THE TASK:
If a line in the records contains the string "size", show that line.

SUPPLIED ENTRIES:
___

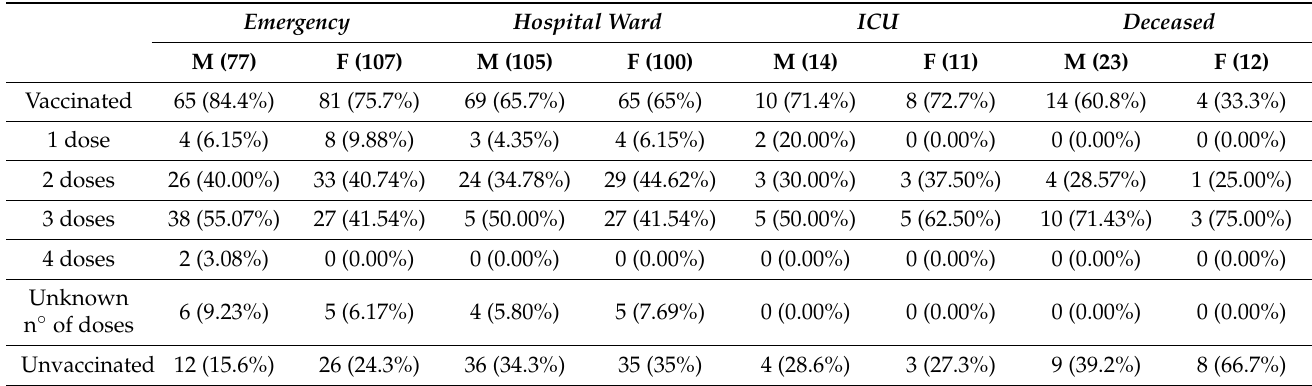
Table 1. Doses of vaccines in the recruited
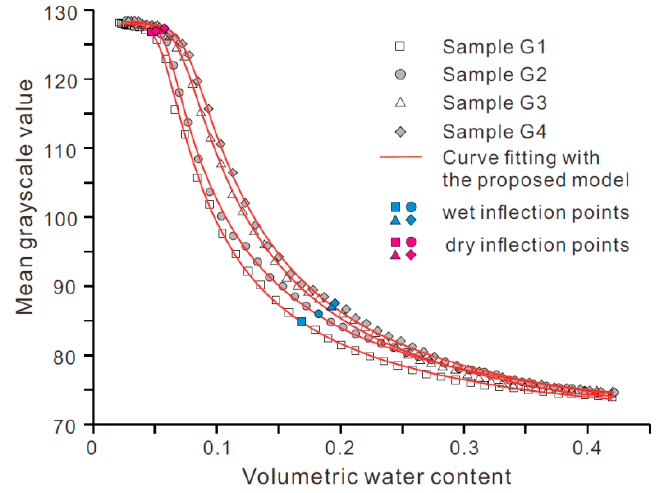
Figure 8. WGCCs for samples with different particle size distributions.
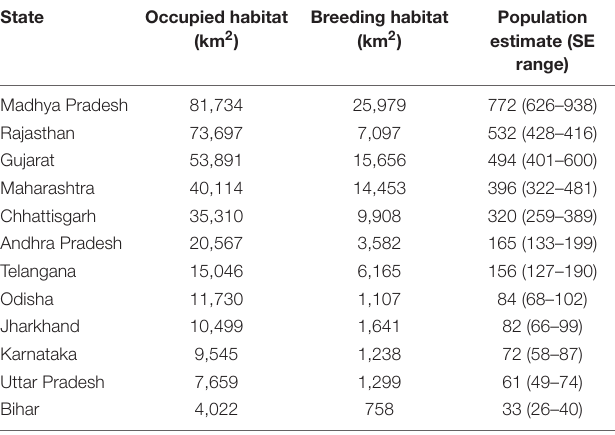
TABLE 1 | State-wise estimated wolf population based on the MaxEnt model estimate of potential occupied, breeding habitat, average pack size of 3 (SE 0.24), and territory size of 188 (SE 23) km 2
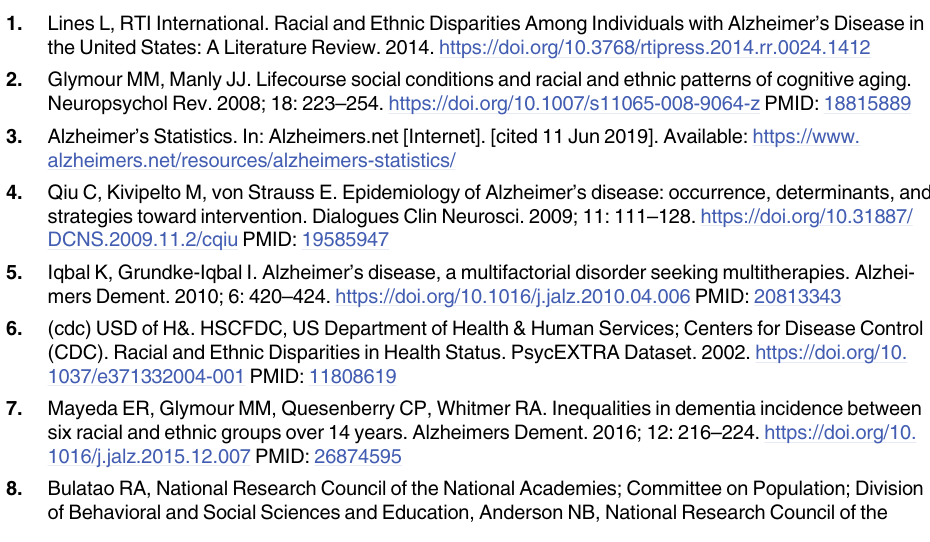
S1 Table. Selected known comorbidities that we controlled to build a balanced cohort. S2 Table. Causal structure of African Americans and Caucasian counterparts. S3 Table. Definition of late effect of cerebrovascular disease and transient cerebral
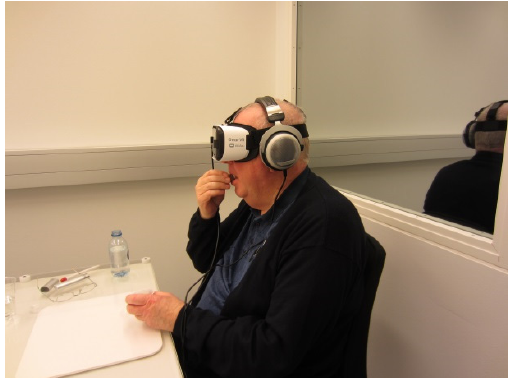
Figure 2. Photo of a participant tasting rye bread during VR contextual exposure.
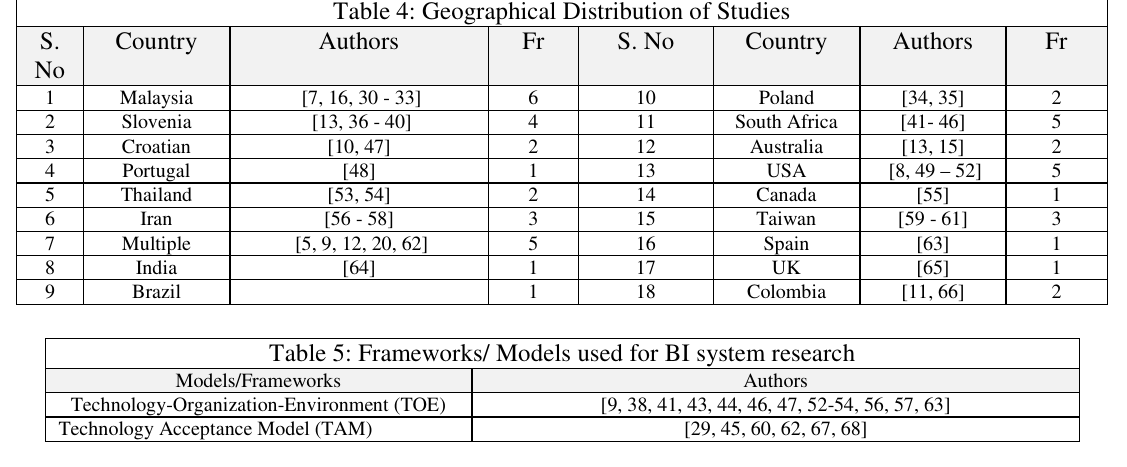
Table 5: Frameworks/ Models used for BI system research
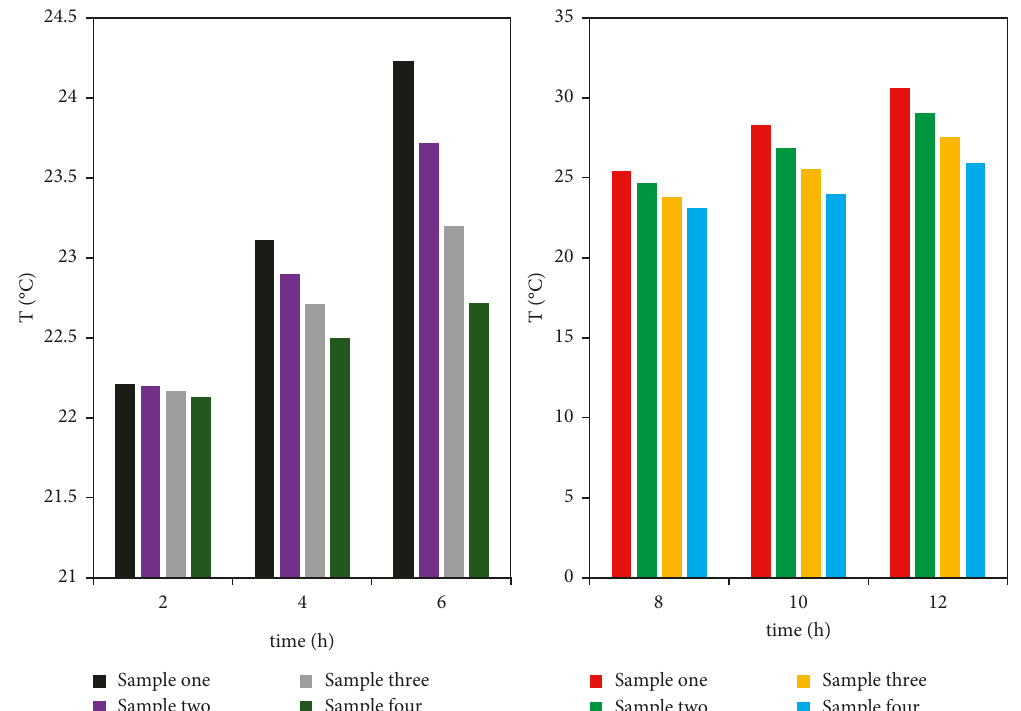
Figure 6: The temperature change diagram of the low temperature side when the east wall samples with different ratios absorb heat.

___

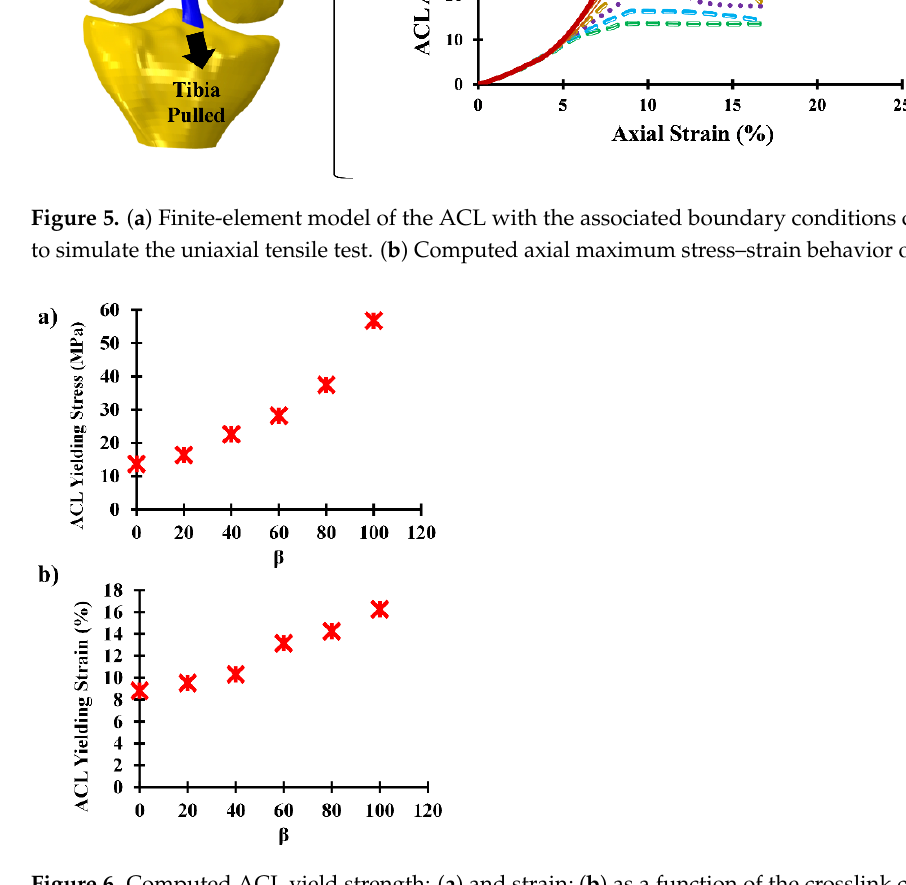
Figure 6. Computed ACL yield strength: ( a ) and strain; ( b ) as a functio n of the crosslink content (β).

___

EXERCISE ANSWER:
Figure 8. WGCCs for samples with different particle size distributions.
TABLE 1 | State-wise estimated wolf population based on the MaxEnt model estimate of potential occupied, breeding habitat, average pack size of 3 (SE 0.24), and territory size of 188 (SE 23) km 2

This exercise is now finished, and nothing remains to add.